Dalam kajian hukum yang disusun IMM, setidaknya terdapat tiga regulasi yang berpotensi dilanggar:

  1. UU No. 6 Tahun 2014 tentang Desa, khususnya Pasal 24 dan Pasal 26 yang menekankan asas transparansi, akuntabilitas, dan kebermanfaatan dalam pengelolaan keuangan desa.
  2. Permendagri No. 20 Tahun 2018 tentang Pengelolaan Keuangan Desa, yang mengatur prioritas penggunaan dana desa untuk pembangunan dan pemberdayaan masyarakat.
  3. UU No. 31 Tahun 1999 jo. UU No. 20 Tahun 2001 tentang Pemberantasan Tindak Pidana Korupsi, jika terbukti terdapat unsur penyalahgunaan wewenang, kerugian negara, atau praktik kongkalikong.

“Ini jelas penyalahgunaan. Kepala desa dipaksa mengirim perangkat desanya untuk ikut pelatihan yang tidak ada kaitannya dengan kebutuhan mendesak masyarakat,” tegas Ahmad Ramadhan, koordinator aksi IMM Deli Serdang.

Aksi protes IMM tak berhenti di level kepala desa. Mereka juga menuding adanya dugaan pembiaran oleh Plt Kepala Dinas Pemberdayaan Masyarakat dan Desa (PMD) Deli Serdang. Bahkan, lembaga penyelenggara, Lempamap dan YLKSN, diduga melakukan kongkalikong dengan sejumlah pihak untuk menggelar Bimtek demi menyedot dana desa.

Karena itu, IMM mendesak Kejati Sumut segera oknum kepala desa, Plt Kadis PMD, pimpinan Lempamap dan YLKSN, serta minta Bupati Deli Serdang turun tangan melakukan evaluasi.

Menurut Ahmad, Bimtek kerap hanya menjadi cerita tak bermanfaat bagi masyarakat desa. Perangkat desa berangkat, tinggal di hotel berbintang, pulang membawa sertifikat, tetapi masyarakat tidak pernah merasakan dampaknya.

“Kalau untuk koperasi desa, di desa kami sendiri sudah ada kelompok usaha. Tapi malah disuruh ikut Bimtek di hotel. Itu menghabiskan uang, tidak ada manfaatnya,” ujar seorang perangkat desa yang enggan disebut namanya.

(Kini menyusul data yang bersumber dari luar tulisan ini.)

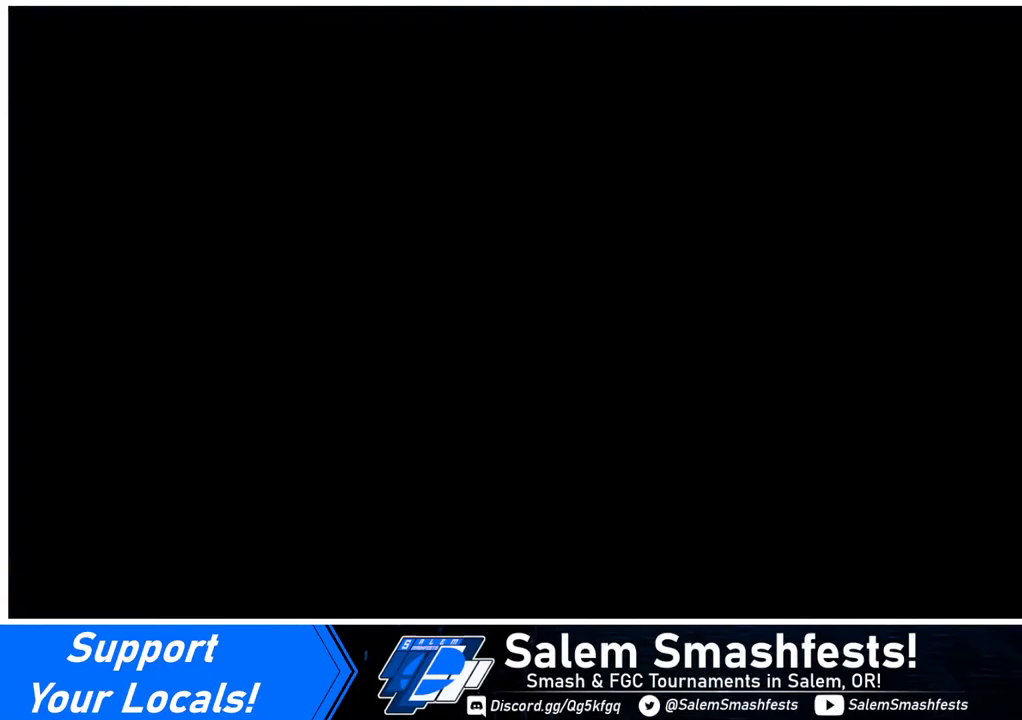
{"buttons": ["CROSS"], "events": [[120, "CROSS", "down"], [280, "CROSS", "up"], [480, "CROSS", "down"]]}
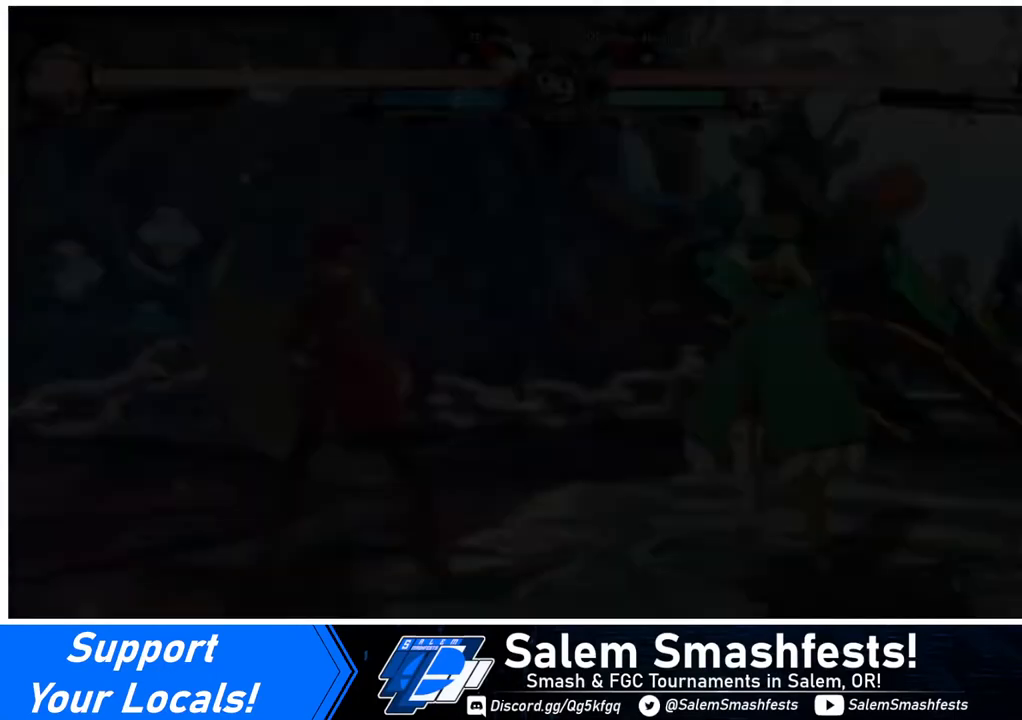
{"buttons": [], "events": [[120, "CROSS", "up"], [280, "CROSS", "down"], [440, "CROSS", "up"]]}
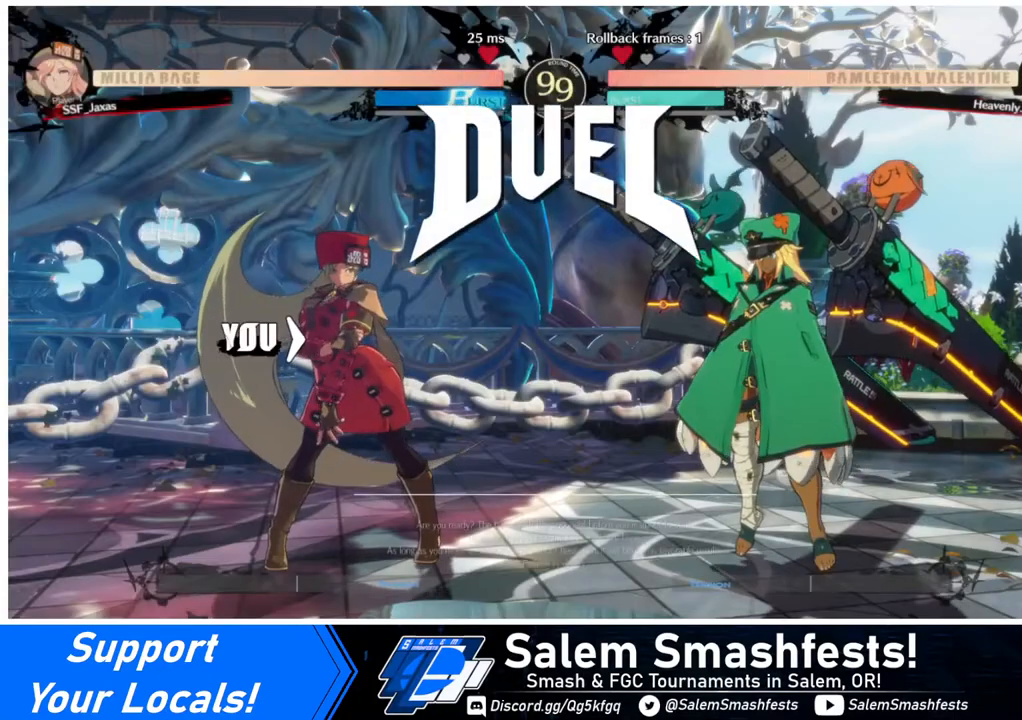
{"buttons": [], "events": [[40, "CROSS", "down"], [200, "CROSS", "up"]]}
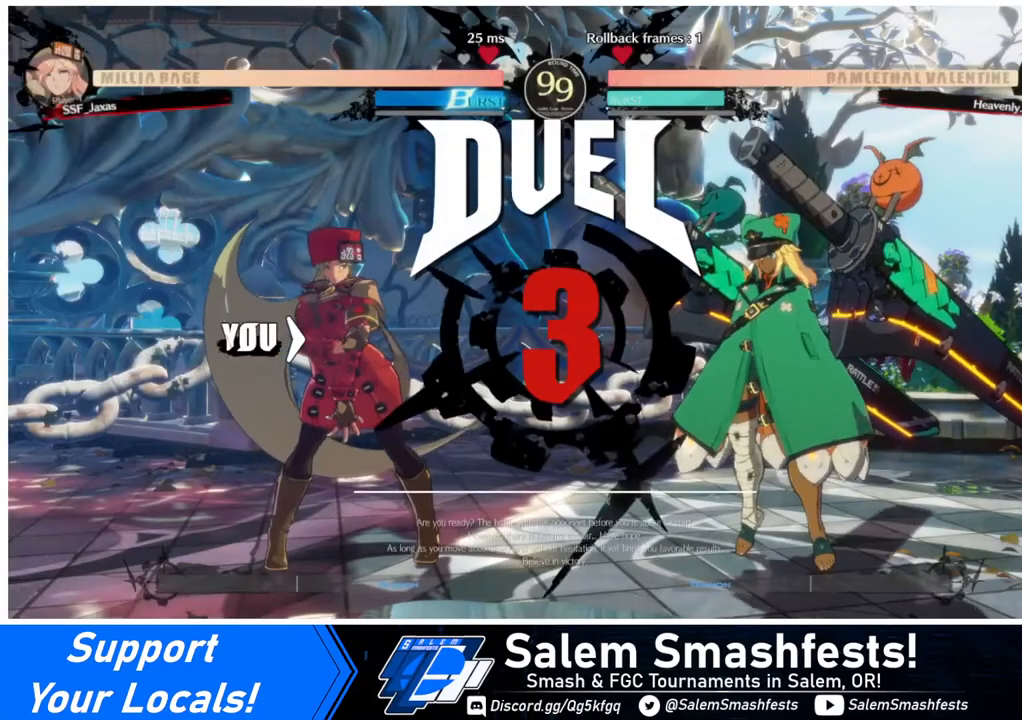
{"buttons": ["DPAD_RIGHT"], "events": [[120, "DPAD_DOWN", "down"], [160, "DPAD_LEFT", "down"], [240, "DPAD_LEFT", "up"], [320, "DPAD_DOWN", "up"], [320, "DPAD_RIGHT", "down"]]}
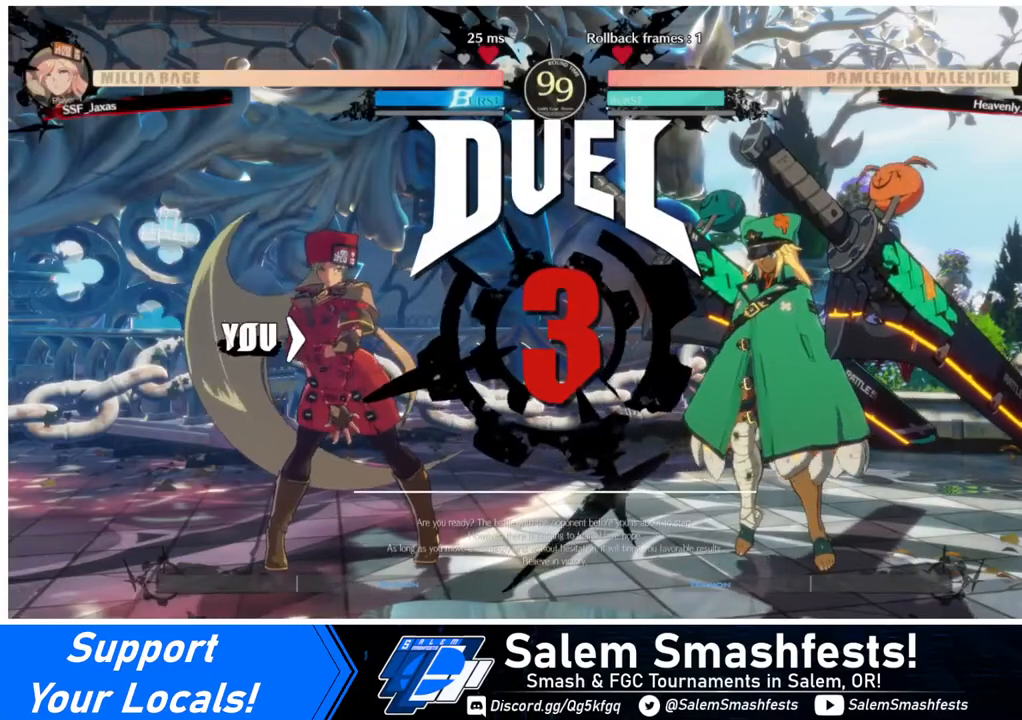
{"buttons": ["DPAD_RIGHT"], "events": [[40, "DPAD_RIGHT", "up"], [160, "DPAD_DOWN", "down"], [160, "DPAD_LEFT", "down"], [200, "DPAD_LEFT", "up"], [320, "DPAD_DOWN", "up"], [320, "DPAD_RIGHT", "down"]]}
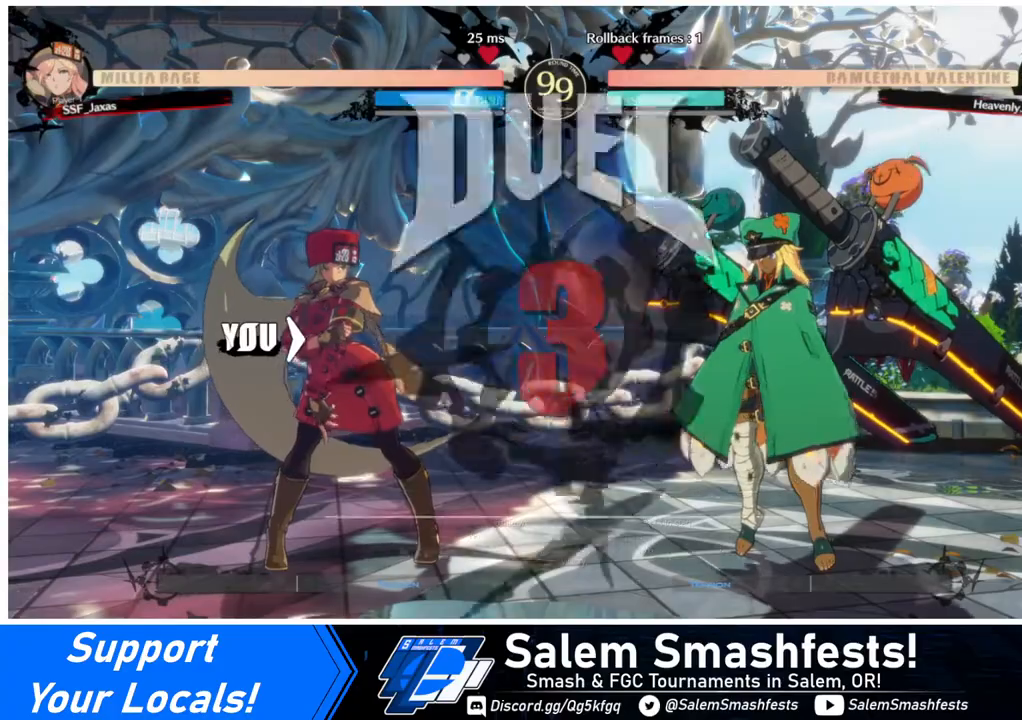
{"buttons": ["DPAD_RIGHT"], "events": [[40, "DPAD_DOWN", "down"], [40, "DPAD_LEFT", "down"], [40, "DPAD_RIGHT", "up"], [160, "DPAD_LEFT", "up"], [240, "DPAD_DOWN", "up"], [240, "DPAD_RIGHT", "down"]]}
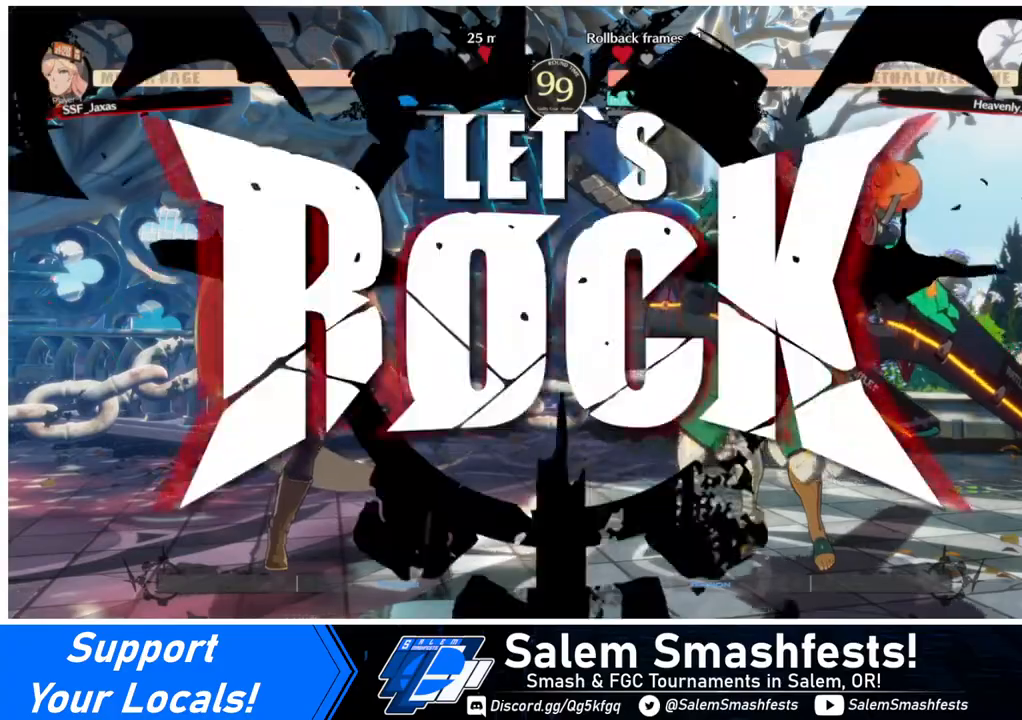
{"buttons": ["DPAD_UP"], "events": [[200, "DPAD_UP", "down"], [480, "DPAD_RIGHT", "up"]]}
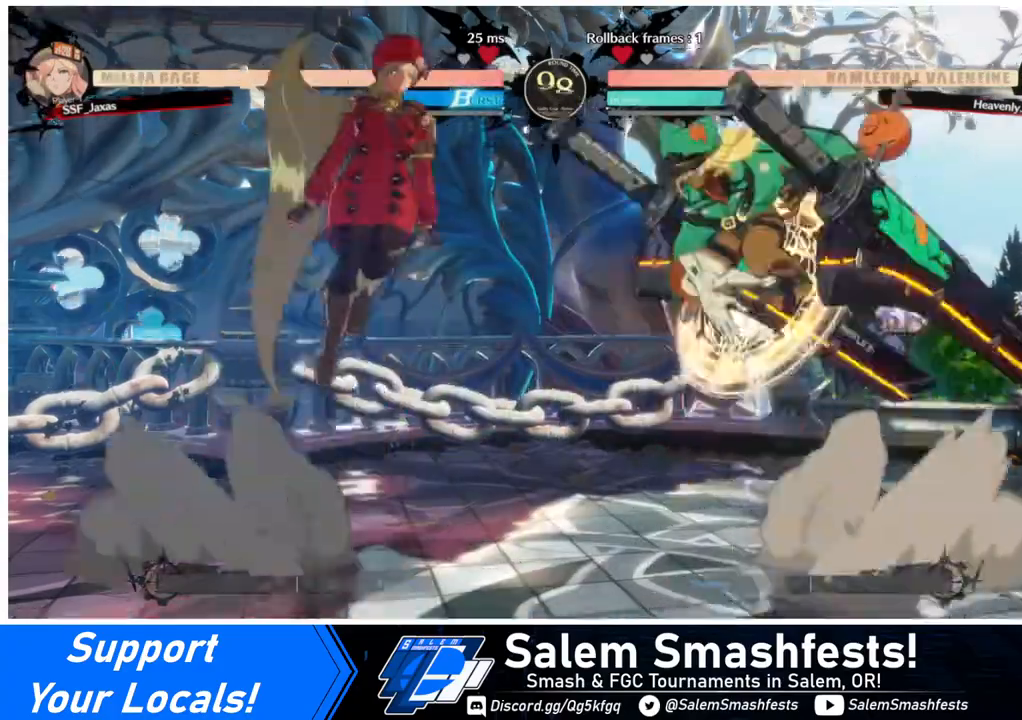
{"buttons": ["DPAD_LEFT"], "events": [[40, "DPAD_LEFT", "down"], [40, "DPAD_UP", "up"]]}
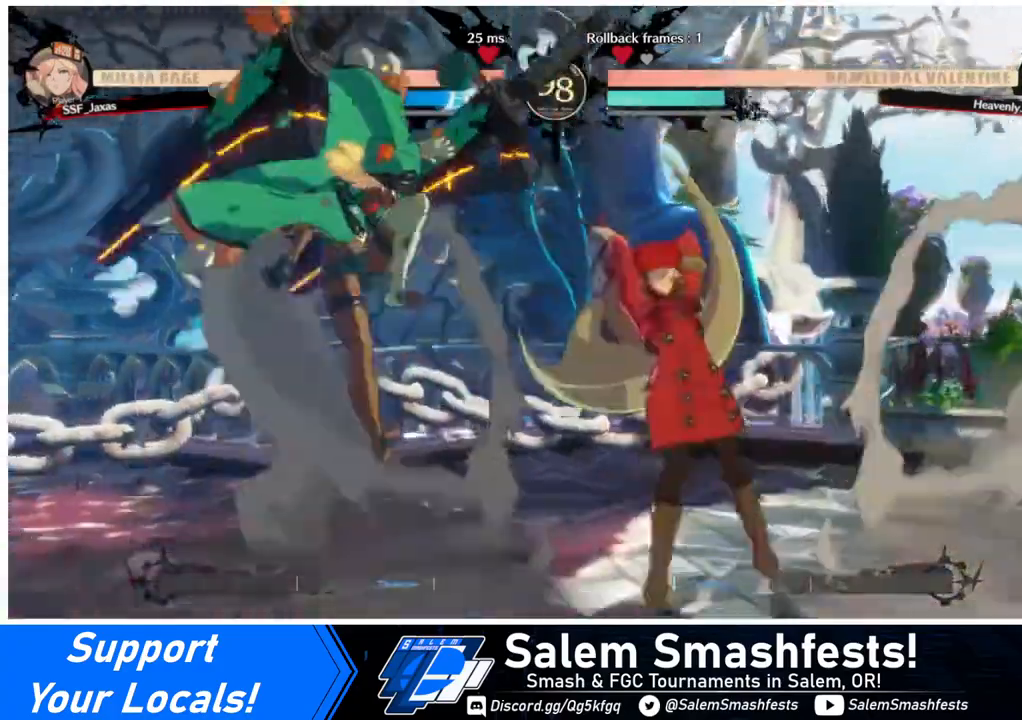
{"buttons": ["DPAD_DOWN", "DPAD_RIGHT"], "events": [[120, "DPAD_LEFT", "up"], [120, "DPAD_RIGHT", "down"], [320, "DPAD_DOWN", "down"]]}
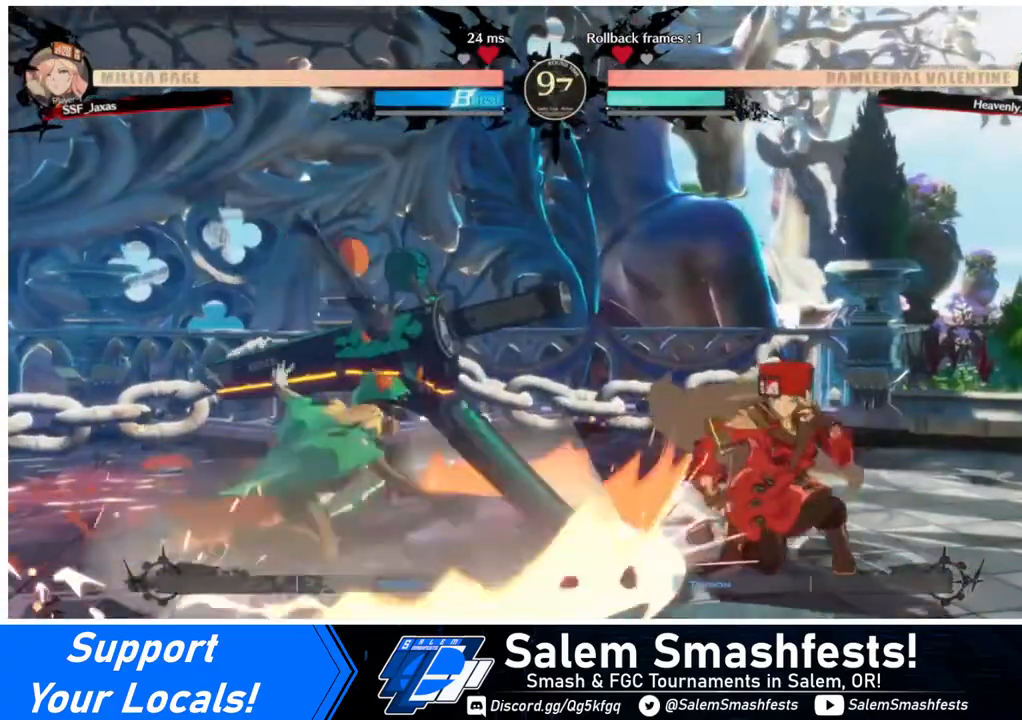
{"buttons": [], "events": [[280, "DPAD_DOWN", "up"], [280, "DPAD_LEFT", "down"], [280, "DPAD_RIGHT", "up"], [360, "DPAD_UP", "down"], [440, "DPAD_LEFT", "up"], [440, "DPAD_UP", "up"], [440, "L1", "down"], [520, "L1", "up"]]}
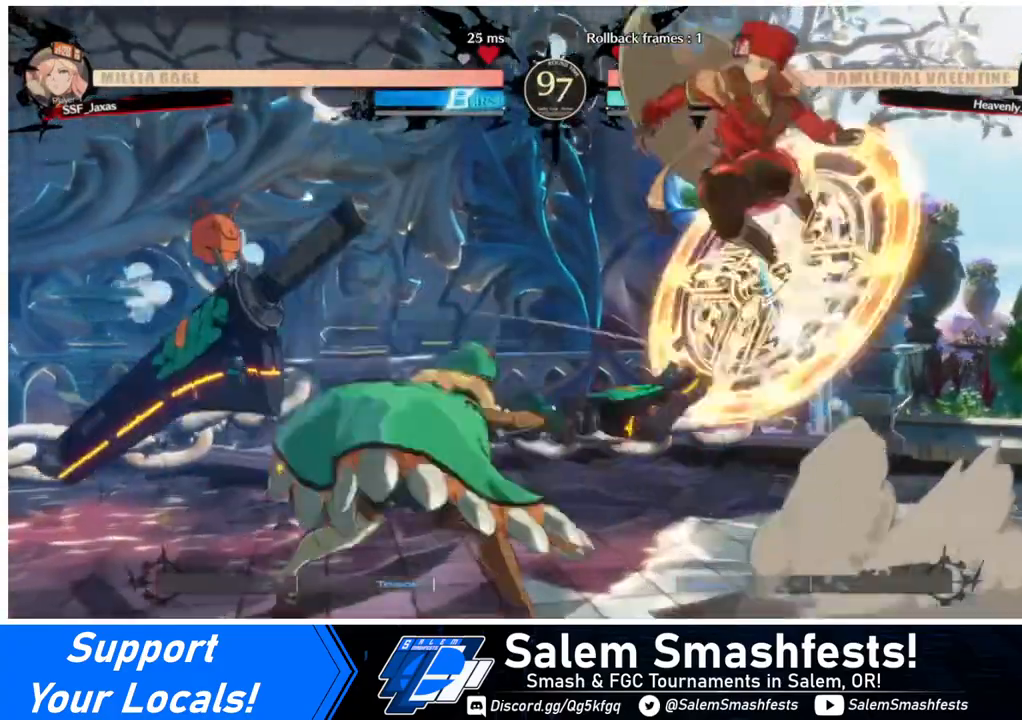
{"buttons": [], "events": [[240, "R1", "down"], [400, "R1", "up"]]}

IMM menilai pola ini merupakan modus lama yang dibungkus rapi: dana desa dikuras dengan alasan pelatihan, sementara hasilnya nihil bagi pembangunan.

Sementara itu, Kejatisu didesak segera bergerak. Jika tidak, dugaan penyalahgunaan ADD lewat Bimtek bisa menjadi preseden buruk dalam tata kelola pemerintahan desa, sekaligus mencederai semangat otonomi desa yang diatur dalam UU Desa.

IMM berjanji akan terus mengawal kasus ini. “Kami tidak ingin uang rakyat desa dirampok dengan dalih pelatihan. Dana desa adalah milik rakyat, bukan bancakan elite,” tutup Ahmad Ramadhan.  (mek)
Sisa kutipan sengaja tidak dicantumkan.